If your nor not sure of the age/condition of the packing in the prop shaft packing gland I suggest pulling it and replacing the packing the next time the boat is out of the water. I've found that on just about every boat I've owned with a packing gland that the packing was probably the original factory packing with extra rings added as the originals could not be tightened enough to stop leaking profusely. That includes a Catalina 30 I owned many years ago. Fortunately the packing gland on your 30 is pretty easy to get at. While your at it, change the flexible rubber hose attaching it to the hull if it hasn't already been replaced, it's got to be a bit aged and hard by now.

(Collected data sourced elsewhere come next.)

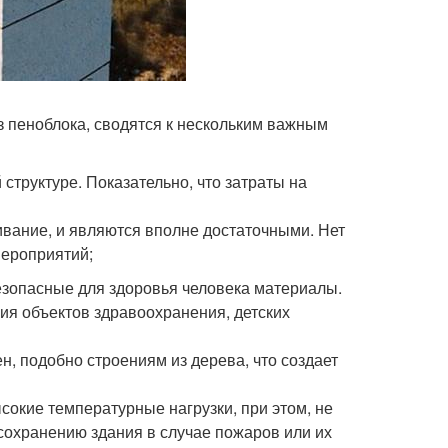
з пеноблока, сводятся к нескольким важным
структуре. Показательно, что затраты на
вание, и являются вполне достаточными. Нет
ероприятий;
езопасные для здоровья человека материалы.
ия объектов здравоохранения, детских
н, подобно строениям из дерева, что создает
сокие температурные нагрузки, при этом, не
 сохранению здания в случае пожаров или их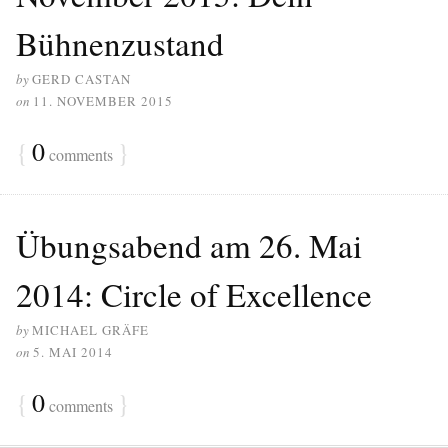
Bühnenzustand
by
GERD CASTAN
on
11. NOVEMBER 2015
{
0
}
comments
Übungsabend am 26. Mai
2014: Circle of Excellence
by
MICHAEL GRÄFE
on
5. MAI 2014
{
0
}
comments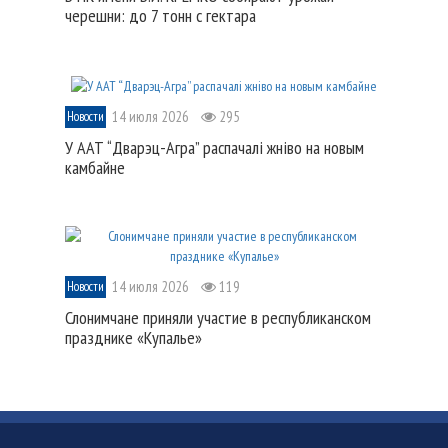
черешни: до 7 тонн с гектара
14 июля 2026
295
Новости
У ААТ “Дварэц-Агра” распачалі жніво на новым
камбайне
14 июля 2026
119
Новости
Слонимчане приняли участие в республиканском
празднике «Купалье»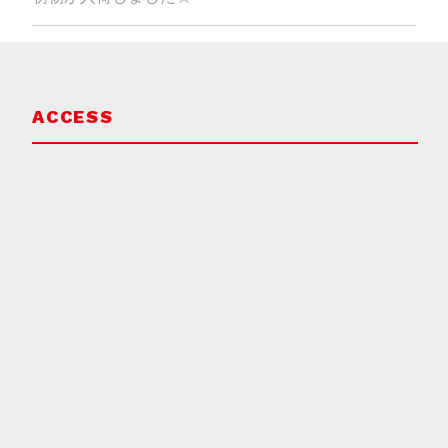
ゲ
ー
シ
ョ
ACCESS
ン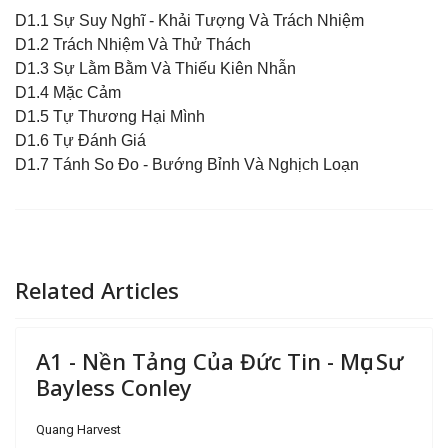
D1.1 Sự Suy Nghĩ - Khải Tượng Và Trách Nhiệm
D1.2 Trách Nhiệm Và Thử Thách
D1.3 Sự Lằm Bằm Và Thiếu Kiên Nhẫn
D1.4 Mặc Cảm
D1.5 Tự Thương Hại Mình
D1.6 Tự Ðánh Giá
D1.7 Tánh So Ðo - Bướng Bỉnh Và Nghịch Loạn
Related Articles
A1 - Nền Tảng Của Đức Tin - Mục Sư
Bayless Conley
Quang Harvest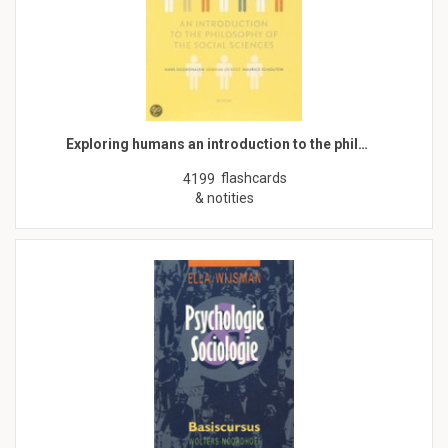
Exploring humans an introduction to the phil…
flashcards
4199
& notities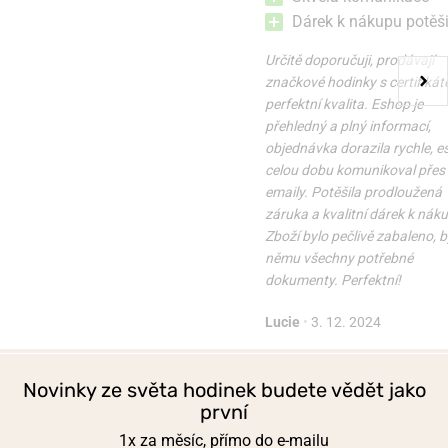
Dárek k nákupu potěši
Určitě doporučuji, prodávají
značkové hodinky s certifikát
perfektní kvalita. Eshop je
přehledný a plný informací,
objednávka dorazila rychle, 
celou dobu komunikoval přes
emaily. Potěšila prodloužená
záruka a kvalitní dárek k nák
Zboží bylo pečlivě zabaleno, b
němu všechny potřebné
dokumenty. Perfektní!
Lucie
•
3. 12. 2024
Novinky ze světa hodinek budete vědět jako
první
1x za měsíc, přímo do e-mailu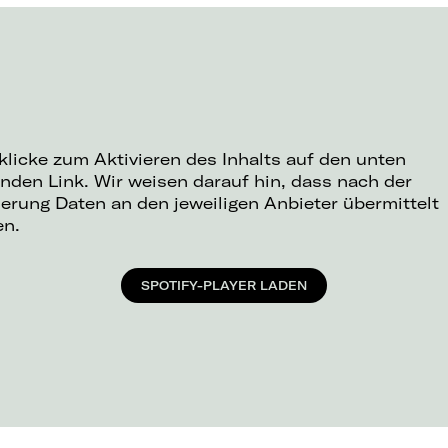
 klicke zum Aktivieren des Inhalts auf den unten
nden Link. Wir weisen darauf hin, dass nach der
ierung Daten an den jeweiligen Anbieter übermittelt
en.
SPOTIFY-PLAYER LADEN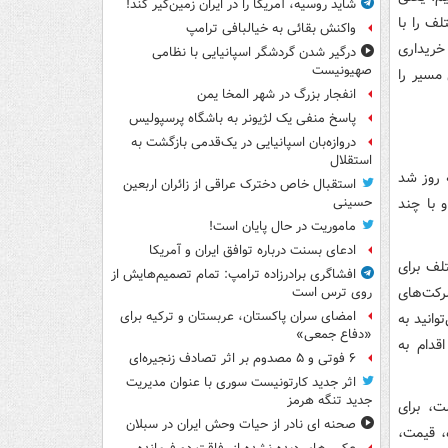
شاید روسیه، آمریکا را در ایران زمین‌گیر کند!
ف را با
واکنش بقائی به خیالبافی ترامپ
خریداری
درگیر شدن گردشگر اسپانیایی با نظامی
صهیونیست
 مسیر را
انفجار بزرگ در شهر المخا یمن
پاسخ منفی یک لژیونر به باشگاه پرسپولیس
دروازه‌بان اسپانیایی در یک‌قدمی بازگشت به
استقلال
 روز شد
استقبال خاص دخترک عراقی از زائران اربعین
 با چند
حسینی
ماموریت در حال پایان است!
ادعای بسنت درباره توافق ایران و آمریکا
لف برای
افشاگری برادرزاده ترامپ: تمام تصمیم‌هایش از
رکت‌های
روی ترس است
امضای سران پاکستان، عربستان و ترکیه برای
وانید به
«دفاع جمعی»
قدام به
۶ فوتی و ۵ مصدوم بر اثر تصادف زنجیره‌ای
اثر جدید کارتونیست سوری با عنوان مدیریت
جدید تنگه هرمز
ت، برای
صحنه ای نادر از حیات وحش ایران در سبلان
، قیمت،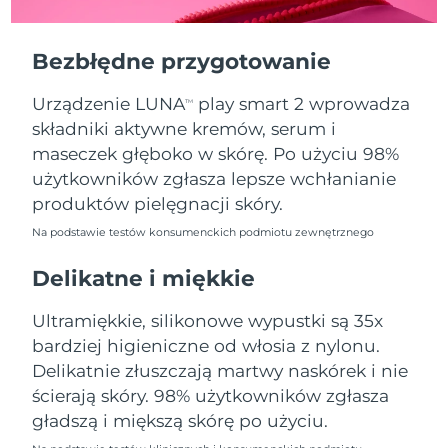
Oczekiwany czas dostawy
Portoryko
13/8/26
Bezbłędne przygotowanie
Oczekiwany czas dostawy
Katar
12/8/26
Urządzenie LUNA
play smart 2 wprowadza
TM
składniki aktywne kremów, serum i
Oczekiwany czas dostawy
Reunion
16/8/26
maseczek głęboko w skórę. Po użyciu 98%
użytkowników zgłasza lepsze wchłanianie
Oczekiwany czas dostawy
Rumunia
produktów pielęgnacji skóry.
11/8/26
Na podstawie testów konsumenckich podmiotu zewnętrznego
Oczekiwany czas dostawy
Rosja
19/8/26
Delikatne i miękkie
Oczekiwany czas dostawy
Ultramiękkie, silikonowe wypustki są 35x
Arabia Saudyjska
12/8/26
bardziej higieniczne od włosia z nylonu.
Delikatnie złuszczają martwy naskórek i nie
Oczekiwany czas dostawy
Singapur
13/8/26
ścierają skóry. 98% użytkowników zgłasza
gładszą i miększą skórę po użyciu.
Oczekiwany czas dostawy
Słowacja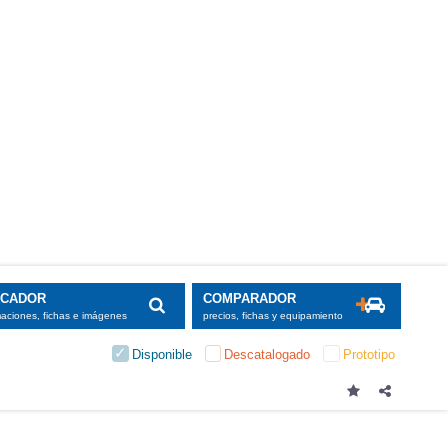
cable y que
 colocar a
e luz en el
ilar al que
— y los que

The gentleman who bought my Cat 30 was about half my age, he bought it mainly to keep at the dock and bring girls to, it sat so long at the dock that the first time he took it out for a sail he called in a panic. It had sat so long the packing had adhered to the shaft, when he motored out to the bay it sheared some of the packing away and leaked a good bit, he called when his buddy went down for another beer and was ankle deep in water. Fortunately I had replaced the packing the previous season so it only took a couple turns of the nuts to stem the flow.
Amazing how much water can come in from such a small leak.

CHeers, enjoy your new boat.
If you have any questions regarding the 30 feel free to contact me, I pretty much went through that entire boat when I owned it, including dropping the keel to rebed it. There wasn't much I didn't do to that boat, fortunately they're relatively straightforward boats so most maintenance is fairly easy.